Don’t read the citations

I always find it intriguing how science posers always assume no one is actually going to read the links they provide, so they can get away with saying whatever they want. Brett Williamson posted this comment:

“Way before this debate took place Dr, Gorski laid out why the Hooker report is wrong (twice):

Both blog posts make valid, well articulated points. Puts a different light on the twitter exchange I would think.”

So, naturally, I read the first link. David Gorski begins with no less than four paragraphs of an ad hominem attack on Brian Hooker, concluding with this statement: “Of course, just because Brian Hooker has demonstrated many of the
characteristics of an antivaccine crank doesn’t mean that he might not
have a legitimate criticism this time. Does he? Let’s find out.”

After complaining about Hooker mentioning past scandals of medical science in a video that has nothing to do with the published paper, Gorski goes on to point out that Hooker has not proved something that his paper doesn’t even address. He finally gets around to making one legitimate point when he notes that: “He analyzed data collected for a case-control study as a cohort study.”

That’s questionable, to be sure. But does this exonerate the CDC? Well, no, according to Gorski: “So is Hooker’s result valid? Was there really a 3.4-fold increased risk
for autism in African-American males who received MMR vaccination before
the age of 36 months in this dataset? Who knows?
Probably not, though.”

Seriously, that’s Gorski’s big takedown. “Who knows? Probably not, though.” Well, obviously, in that case, the science is settled! What this demonstrates is exactly what I told Gorski at the start: statistical review is not science. What people are doing on both sides of the vaccine debate is playing statistical games in order to generate rhetorical ammo; they are not doing much in the way of actual science. And they harder they work their statistics, the more they amplify their rhetoric, the less credible they look to concerned parents and moderate parties alike.
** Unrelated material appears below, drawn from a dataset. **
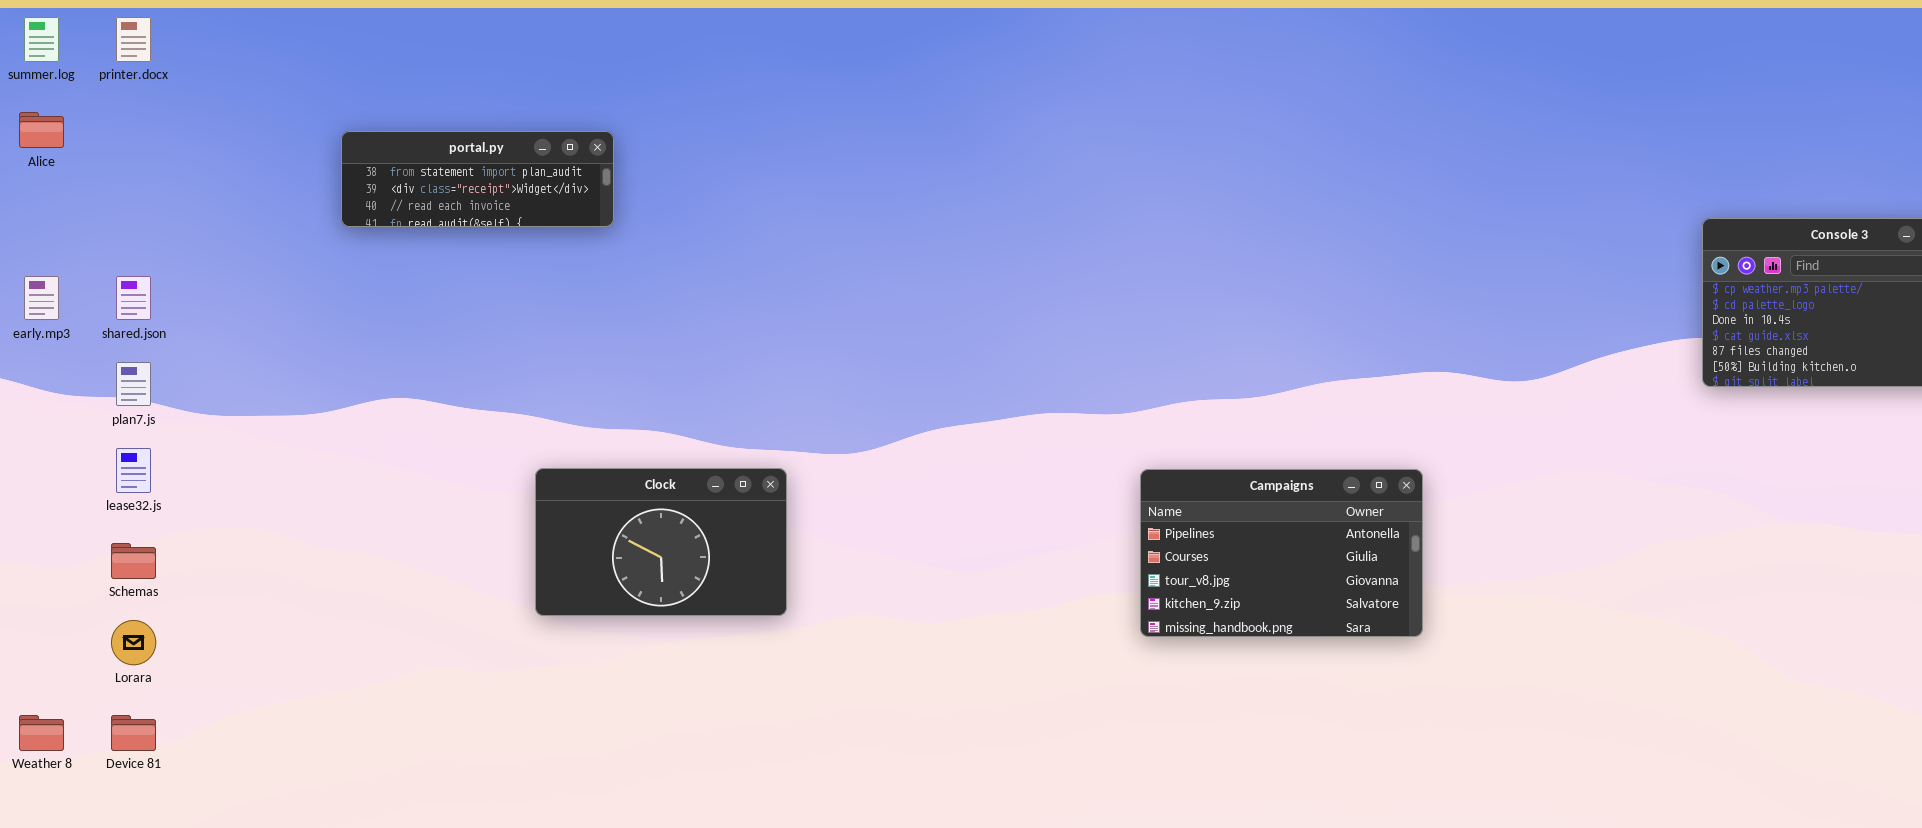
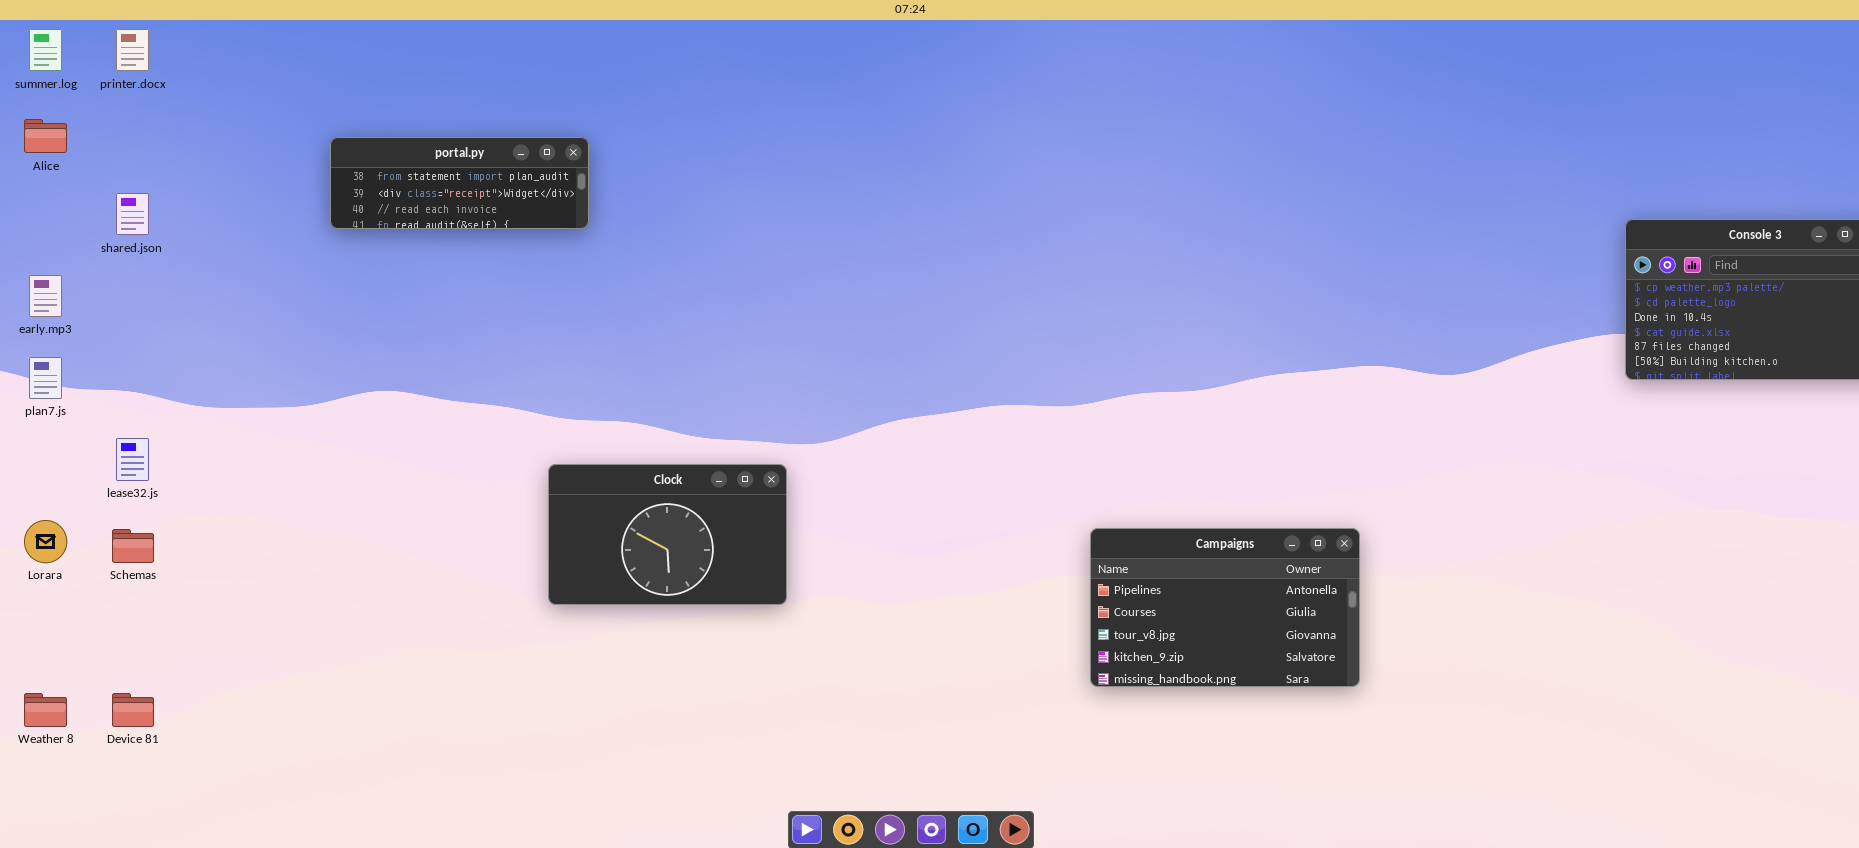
shared.json: [116,276,151,320] -> [116,193,149,235], moved
plan7.js: [116,362,151,406] -> [29,357,62,399], moved
Clock: [535,468,787,616] -> [548,464,787,605], moved
Campaigns: [1140,469,1423,637] -> [1090,528,1360,687], moved
Lorara: [111,620,156,665] -> [24,520,67,563], moved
As I’ve pointed out previously, the debate is not going to end until a large-scale double-blind study on the current US vaccine schedule is done with an unvaccinated control group. Pro-vaxxers can hide behind how that would be unethical and so forth all they want, but that is what it is going to take to convince those who are, quite reasonably, skeptical about vaccines due to the behavior of those who profit from the production and administration of them.

“Follow the money” may not be sound science, but it has historically proven to be reliable logic.